Data records START

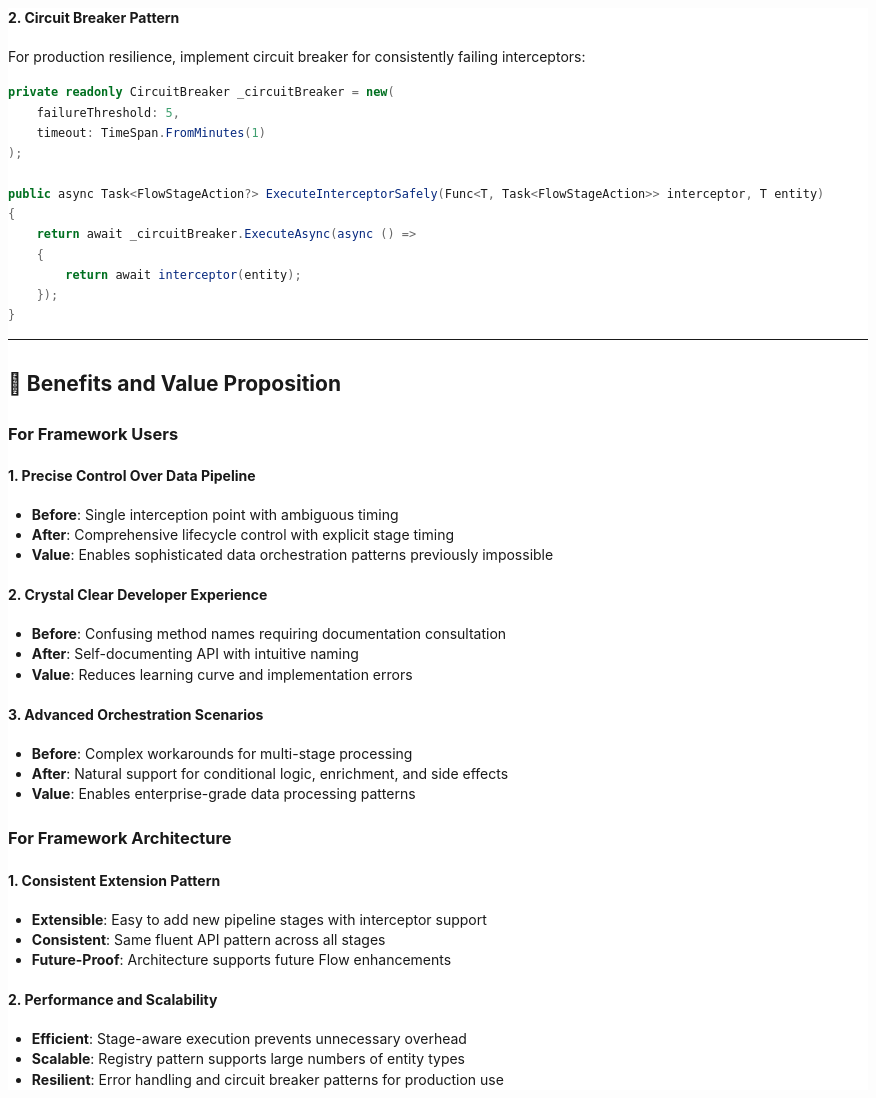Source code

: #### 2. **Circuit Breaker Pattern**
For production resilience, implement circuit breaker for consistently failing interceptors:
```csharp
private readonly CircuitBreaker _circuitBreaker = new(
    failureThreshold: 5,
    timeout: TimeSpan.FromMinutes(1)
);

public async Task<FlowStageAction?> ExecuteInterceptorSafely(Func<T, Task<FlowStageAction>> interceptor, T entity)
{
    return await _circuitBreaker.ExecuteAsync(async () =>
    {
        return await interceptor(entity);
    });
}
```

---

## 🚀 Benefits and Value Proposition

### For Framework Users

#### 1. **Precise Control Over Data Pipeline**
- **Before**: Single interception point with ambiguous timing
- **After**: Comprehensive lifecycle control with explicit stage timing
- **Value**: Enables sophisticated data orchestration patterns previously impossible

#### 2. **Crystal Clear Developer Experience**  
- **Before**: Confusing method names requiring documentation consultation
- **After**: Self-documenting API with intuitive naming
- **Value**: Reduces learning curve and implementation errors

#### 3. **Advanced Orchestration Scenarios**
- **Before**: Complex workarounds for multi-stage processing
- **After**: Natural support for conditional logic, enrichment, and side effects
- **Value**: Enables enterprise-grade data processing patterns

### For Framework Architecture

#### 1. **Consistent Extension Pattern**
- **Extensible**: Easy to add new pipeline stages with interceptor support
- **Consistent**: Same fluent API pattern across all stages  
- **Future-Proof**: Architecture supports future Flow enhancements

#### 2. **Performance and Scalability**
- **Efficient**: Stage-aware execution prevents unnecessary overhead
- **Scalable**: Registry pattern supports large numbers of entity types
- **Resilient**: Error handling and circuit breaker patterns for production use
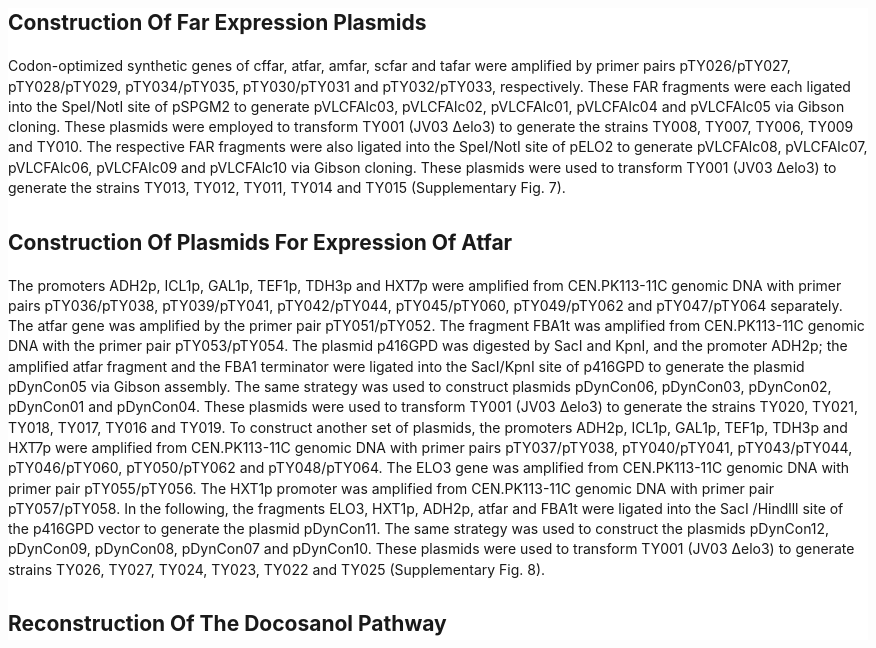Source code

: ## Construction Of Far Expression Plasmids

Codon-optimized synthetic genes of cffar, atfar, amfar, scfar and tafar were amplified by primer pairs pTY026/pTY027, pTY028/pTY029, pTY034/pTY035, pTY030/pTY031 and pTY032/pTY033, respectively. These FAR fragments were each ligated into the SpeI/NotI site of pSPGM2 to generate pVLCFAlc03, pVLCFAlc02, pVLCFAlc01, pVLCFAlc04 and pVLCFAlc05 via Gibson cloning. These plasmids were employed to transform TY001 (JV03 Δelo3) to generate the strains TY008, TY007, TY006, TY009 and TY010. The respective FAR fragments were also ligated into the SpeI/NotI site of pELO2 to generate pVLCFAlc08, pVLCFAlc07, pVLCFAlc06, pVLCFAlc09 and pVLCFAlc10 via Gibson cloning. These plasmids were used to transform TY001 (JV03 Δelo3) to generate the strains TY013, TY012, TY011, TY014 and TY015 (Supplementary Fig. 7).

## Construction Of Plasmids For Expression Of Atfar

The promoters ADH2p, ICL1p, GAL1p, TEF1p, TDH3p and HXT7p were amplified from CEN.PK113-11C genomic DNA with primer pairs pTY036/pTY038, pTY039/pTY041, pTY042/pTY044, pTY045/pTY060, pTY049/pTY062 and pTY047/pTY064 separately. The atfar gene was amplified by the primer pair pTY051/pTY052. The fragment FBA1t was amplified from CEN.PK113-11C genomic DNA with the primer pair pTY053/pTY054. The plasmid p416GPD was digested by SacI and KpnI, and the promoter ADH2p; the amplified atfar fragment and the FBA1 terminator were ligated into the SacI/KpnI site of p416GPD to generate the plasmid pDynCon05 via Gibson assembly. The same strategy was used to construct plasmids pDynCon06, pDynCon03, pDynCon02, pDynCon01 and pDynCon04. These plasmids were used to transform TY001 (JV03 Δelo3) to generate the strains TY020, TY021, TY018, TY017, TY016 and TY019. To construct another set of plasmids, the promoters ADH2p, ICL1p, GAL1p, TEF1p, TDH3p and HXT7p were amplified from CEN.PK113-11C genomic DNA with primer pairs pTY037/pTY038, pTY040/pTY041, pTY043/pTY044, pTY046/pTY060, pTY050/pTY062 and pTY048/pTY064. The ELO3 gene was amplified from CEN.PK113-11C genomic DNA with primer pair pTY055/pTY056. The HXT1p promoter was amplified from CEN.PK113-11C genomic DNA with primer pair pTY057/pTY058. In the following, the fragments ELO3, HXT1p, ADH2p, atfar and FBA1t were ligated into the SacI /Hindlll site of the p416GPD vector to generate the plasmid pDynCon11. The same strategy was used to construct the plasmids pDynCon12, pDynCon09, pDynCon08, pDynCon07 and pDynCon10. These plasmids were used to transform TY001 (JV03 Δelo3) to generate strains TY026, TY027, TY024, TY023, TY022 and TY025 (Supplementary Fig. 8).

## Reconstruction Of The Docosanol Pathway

Data records END

**Brief**. Across the listing above, find all lines where the word "patterns" is present and copy them.

**Answer section**.
- **Value**: Enables sophisticated data orchestration patterns previously impossible
- **Value**: Enables enterprise-grade data processing patterns
- **Resilient**: Error handling and circuit breaker patterns for production use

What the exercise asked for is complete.